Some thoughts on my head

Lately I've been feeling beyond lost, I don't mean "in the middle of the woods" lost, no, I mean "sent to a completely different reality of constantly shifting matter beyond my comprehension" lost.

 Like waking up and putting your foot on the ground only for the floor to be that dreaded quicksand that cartoons have warned me about (thanks cartoons), just a sinking anxiety that maybe just maybe not everything is going to be fine, or hell nothing at all, and i oscillate between being totally fine with this quickly worse turn of life and absolute panic and lashing out.

Aimlessness, maybe not even that i just dont even know where to start to get even close to the life i want in professional level.

 Family, mine like pretty much all others creates more confusion than it solves, with the added characteristic that im pretty sure they all legitimately hate eachother and themselves. 

 Love, which although gives me life and hope for the future isn't a bed of roses and cooperation is hard, trust is hard, sacrifice is hard and all of it is hard because its two people with their own sets of problems, coping mechanisms and timing, but all of it is worth it, atleast for me. 

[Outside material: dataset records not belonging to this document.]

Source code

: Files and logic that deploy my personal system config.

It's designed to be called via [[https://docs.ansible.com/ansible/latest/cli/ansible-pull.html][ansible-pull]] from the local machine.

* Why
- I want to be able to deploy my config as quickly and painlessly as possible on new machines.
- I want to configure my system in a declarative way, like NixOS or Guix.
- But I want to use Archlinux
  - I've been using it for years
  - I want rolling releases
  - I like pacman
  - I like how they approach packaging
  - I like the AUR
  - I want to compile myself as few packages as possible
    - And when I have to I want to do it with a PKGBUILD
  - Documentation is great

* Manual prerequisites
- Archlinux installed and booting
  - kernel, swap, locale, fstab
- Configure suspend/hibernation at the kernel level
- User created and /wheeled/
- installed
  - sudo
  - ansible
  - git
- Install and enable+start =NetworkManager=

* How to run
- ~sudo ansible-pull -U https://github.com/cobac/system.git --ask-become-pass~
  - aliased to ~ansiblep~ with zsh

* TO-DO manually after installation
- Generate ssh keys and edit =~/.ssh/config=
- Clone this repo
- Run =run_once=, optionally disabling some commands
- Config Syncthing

Money, god damn fucking money, honestly every single day I have to fight my conscience not to go out and steal some because no matter how much i work for it I never seem to have enough, and i dont mean that in a hahaha funny 90s "gosh darn it i wanted to buy a second car" no i mean it in if any expense that isn't predicted appears and I'm straight up fucked, the fact ive managed to even survive on it is due to total luck and family, not that they save me that much money at all and what they do save they take out in torture, still up until now ive survived and helped my loved ones everytime they need it but now its really catching up with me and I can barely help myself, all I hope is that I get an opportunity to ya know atleast be able to fix on side of these multifaceted problems, like atleast one right?

Anyway thats a whole lot of that so I'm gonna finish it up.

Hope whoever had the patience to read this is having a good one, have a drink for me will ya?